I am writing today's column on 9/11, the 20th anniversary of the attack on our nation and way of life. I recall sitting at this same desk when my wife called and said we were being attacked.
I jumped in my truck and drove down to our house and watched, liked millions of Americans on television, the horrific site of the two airliners crashing into the World Trade Center's twin towers in New York City. Later we would learn about the other two planes and their fate, used in the coordinated attack.
We prayed and wondered if other big cities like Los Angeles would be targets as well, thankfully they were not that day. Grape harvest, like today, was just getting going and like many things in our lives didn’t seem as important, but we kept moving forward, determined that the terrorist would not be allowed to affect our daily lives.
Patriotism was alive and well last weekend as the Santa Maria Elks hosted their 78th rodeo. After taking a year off due to COVID-19 and rescheduling to the Labor Day weekend, this year’s event drew crowds anxious to get out and celebrate our western way of life and true family values.
The event always starts out with prorodeo veteran announcer Bob Tallman asking the crowd to look up and watch Kent Lane parachute from high above the arena with a huge American flag in tow, headed for the middle of the arena, while a rendition of "God Bless the USA" by Lee Greenwood is being played. It is truly a stirring sight.
This year our daughter Kathleen, who has carried a sponsor flag in the rodeo for five years, along with my sister Elisa who came all the way from New Mexico to participate, were both honored to carry one of the 13 American flags honoring the fallen service men and women who lost their lives at the Kabul airport in Afghanistan while protecting American lives. A sobering moment as all 13 flags made their way around the arena.
My wife Karen and I attended both the Friday night and Sunday afternoon performances. I thought the crowds were generally more friendly and the Elk volunteers went out of their way to make the event special. I have to share a case in point, where on Friday night we parked my pickup in front of the snack shop for the contestants — since Kathleen carries a flag I have always been able to get a contestant pass, left over from the days when I had to drive her along with her horse to the event.

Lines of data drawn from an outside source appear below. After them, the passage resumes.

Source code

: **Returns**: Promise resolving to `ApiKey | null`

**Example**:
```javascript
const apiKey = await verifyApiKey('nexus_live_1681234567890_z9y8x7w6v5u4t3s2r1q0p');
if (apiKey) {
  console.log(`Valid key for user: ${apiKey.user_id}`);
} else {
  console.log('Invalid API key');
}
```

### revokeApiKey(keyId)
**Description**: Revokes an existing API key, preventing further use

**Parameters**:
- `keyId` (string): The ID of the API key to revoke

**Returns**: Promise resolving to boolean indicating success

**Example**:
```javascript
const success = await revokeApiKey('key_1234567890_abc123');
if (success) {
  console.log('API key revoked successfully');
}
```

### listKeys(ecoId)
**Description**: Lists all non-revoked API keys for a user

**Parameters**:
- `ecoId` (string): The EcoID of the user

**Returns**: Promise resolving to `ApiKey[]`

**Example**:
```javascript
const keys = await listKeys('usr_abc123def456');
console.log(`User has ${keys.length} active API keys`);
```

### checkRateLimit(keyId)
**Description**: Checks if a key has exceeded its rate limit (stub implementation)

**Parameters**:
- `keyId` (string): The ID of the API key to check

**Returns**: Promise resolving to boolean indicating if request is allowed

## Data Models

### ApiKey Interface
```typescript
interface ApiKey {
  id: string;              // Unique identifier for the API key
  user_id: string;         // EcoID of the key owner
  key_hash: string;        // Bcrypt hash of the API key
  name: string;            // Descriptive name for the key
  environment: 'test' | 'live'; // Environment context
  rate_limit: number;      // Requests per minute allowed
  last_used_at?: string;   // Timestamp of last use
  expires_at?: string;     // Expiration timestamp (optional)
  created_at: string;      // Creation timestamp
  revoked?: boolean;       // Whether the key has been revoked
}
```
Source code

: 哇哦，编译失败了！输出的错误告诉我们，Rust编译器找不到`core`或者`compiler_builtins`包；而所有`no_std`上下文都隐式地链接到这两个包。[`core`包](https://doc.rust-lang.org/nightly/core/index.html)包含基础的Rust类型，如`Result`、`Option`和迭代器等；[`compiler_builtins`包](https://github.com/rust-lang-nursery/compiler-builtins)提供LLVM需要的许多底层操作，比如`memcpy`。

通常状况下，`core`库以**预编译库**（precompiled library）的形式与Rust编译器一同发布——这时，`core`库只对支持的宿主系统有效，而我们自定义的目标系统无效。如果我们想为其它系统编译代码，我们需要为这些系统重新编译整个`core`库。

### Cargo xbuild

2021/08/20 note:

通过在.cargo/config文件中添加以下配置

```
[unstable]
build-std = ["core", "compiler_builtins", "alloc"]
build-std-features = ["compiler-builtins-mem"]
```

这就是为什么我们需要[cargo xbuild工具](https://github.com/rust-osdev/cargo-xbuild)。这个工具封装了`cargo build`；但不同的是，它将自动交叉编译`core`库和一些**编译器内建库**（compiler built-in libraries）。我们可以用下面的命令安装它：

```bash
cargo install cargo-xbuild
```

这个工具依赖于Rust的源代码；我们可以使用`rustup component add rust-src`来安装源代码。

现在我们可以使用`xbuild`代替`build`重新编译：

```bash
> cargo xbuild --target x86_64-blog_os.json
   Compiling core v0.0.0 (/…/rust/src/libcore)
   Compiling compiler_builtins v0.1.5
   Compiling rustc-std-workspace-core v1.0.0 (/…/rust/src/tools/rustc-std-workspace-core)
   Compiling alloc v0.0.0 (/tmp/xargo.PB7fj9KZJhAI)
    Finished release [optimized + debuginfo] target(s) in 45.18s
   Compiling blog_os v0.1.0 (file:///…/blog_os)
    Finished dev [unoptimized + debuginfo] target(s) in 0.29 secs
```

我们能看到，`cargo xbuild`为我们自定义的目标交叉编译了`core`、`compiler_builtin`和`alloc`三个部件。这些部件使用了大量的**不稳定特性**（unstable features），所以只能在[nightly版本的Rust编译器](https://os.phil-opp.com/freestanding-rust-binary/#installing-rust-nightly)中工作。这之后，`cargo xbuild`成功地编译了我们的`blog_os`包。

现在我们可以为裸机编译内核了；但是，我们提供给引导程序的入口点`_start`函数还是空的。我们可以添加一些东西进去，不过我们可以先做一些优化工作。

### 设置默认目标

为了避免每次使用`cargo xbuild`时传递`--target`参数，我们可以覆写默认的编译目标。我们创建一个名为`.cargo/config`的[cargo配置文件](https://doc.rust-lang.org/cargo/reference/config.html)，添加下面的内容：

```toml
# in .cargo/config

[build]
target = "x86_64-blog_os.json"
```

We pulled right up to the snack bar and for a moment thought, what if somebody parks right behind me, blocking my exit. Well, I thought no one would be that inconsiderate or stupid, especially since there were plenty of places to find a parking spot.
We decided to leave a little early on Friday night and as we walked back to my truck I could see a small SUV parked right behind me. There was no way I could get out. I went into the snack bar and asked if the owner of the small SUV was there, they were not.
A nice lady working behind the counter asked if she could help and after looking outside realized her car was right next to mine and her husband's was behind her. She called her husband so they could move their cars for us, and while we waited for him, insisted that we get something to eat, or at least take some food home.
They ended up moving their cars and helped me get around the SUV parked directly behind me, they truly went out of their way to help us. I dropped off a couple of bottles of wine for them on Sunday.
That is the feeling of community we have all been longing for during the COVID-19 outbreak. Congratulations to the Santa Maria Elks on another great event and for reminding us why Santa Maria is still a special place to live.